The safest way to replace it is to remove the struts off the car but
it's a lot more work.
I was able to replace the bump stops and rubber boots. I'll tackle the
strut bearings later. Need more tools - axle puller, tierod/balljoint
separator etc. Some tips follow:
Fronts:
-----------
1. When you buy new inserts, save the plastic band with which they're
shipped in a compressed state. You need to compress the very stiff insert
to get it under the hood. I rigged up string since I had already cut the
plastic band off. You then snip the string/plastic band from below while
your trusty helper or SO is lowering the insert from above.

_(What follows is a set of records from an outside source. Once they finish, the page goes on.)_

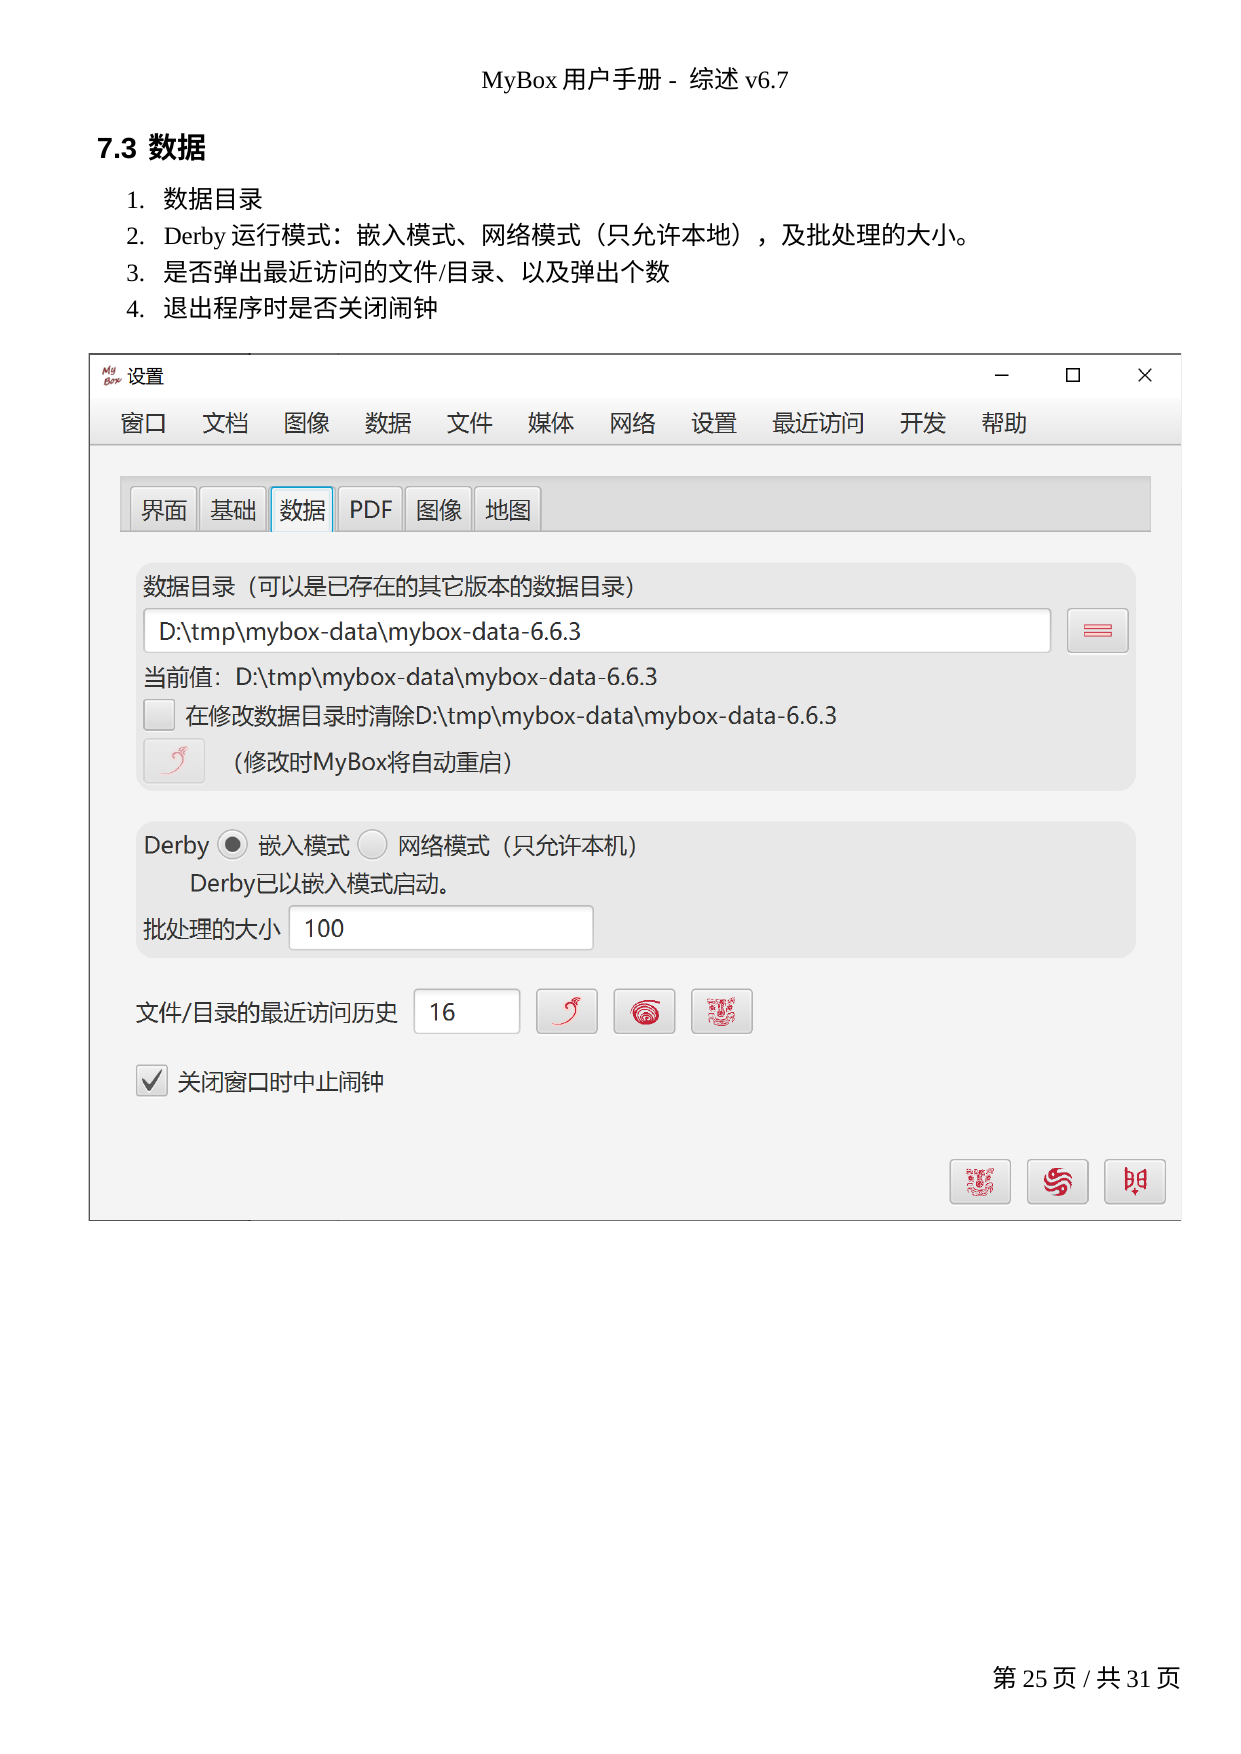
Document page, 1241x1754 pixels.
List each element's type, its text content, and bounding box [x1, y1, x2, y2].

list 退出程序时是否关闭闹钟 [126, 288, 1181, 324]
subtitle 数据 [88, 125, 1181, 167]
list 是否弹出最近访问的文件/目录、以及弹出个数 [126, 252, 1181, 288]
list 数据目录 [126, 179, 1181, 216]
picture [88, 353, 1182, 1221]
list Derby运行模式：嵌入模式、网络模式（只允许本地），及批处理的大小。 [126, 216, 1181, 252]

2. Mark the camber nuts/top-plate before removing to approximate your
original settings so you can get the alignment close. I used White-Out.
3.Boots are removed/installed from the top. You need someone with small
hands to push the boot up through the springs to fit the top while you hold
it from the top. There is a lip on the upper plate which holds the rubber
boot in place. I used a tie-wrap on the bottom of the boot to hold it in
place.
4. You may need to pry the plate down against the insert with a prybar to
reinstall. I found a convenient lip on the hood hinge where I chocked a
piece of wood and pried against the wood. Helper/SO handy.
On the rears:
-------------------
1. After you jack the car up (on jackstands) and remove the wheel, support
the rear axle with a large block of wood. I have 2 6"x8" blocks which
worked well. If not, after removing the shock, the rear axle is no longer
supported and will drop and possibly damage a brake line. This will also
keep the lower shock bolt aligned to re-install the shock.
2. Use a small floor jack under the shock body to support its weight when
you remove the top nuts and big lower bolt. Air tools helped speed this up
quite a bit since that lower bolt is quite long.
3. When you insert the new shock, make sure the lower mount hole is aligned
with the center top hole or else it'll never line up. Point this out to the
shop if you use a machine shop to compress the springs.
4. Using the small floor jack to support the weight of the shock, I loosely
tightened the top nuts and jacked the shock up slowly without raising the
whole axle to align the large bottom bolt.
Hope this helps someone out there. The 2069 tool to get the strut cap off
was definitely worth it in time savings vs doing it out of the car.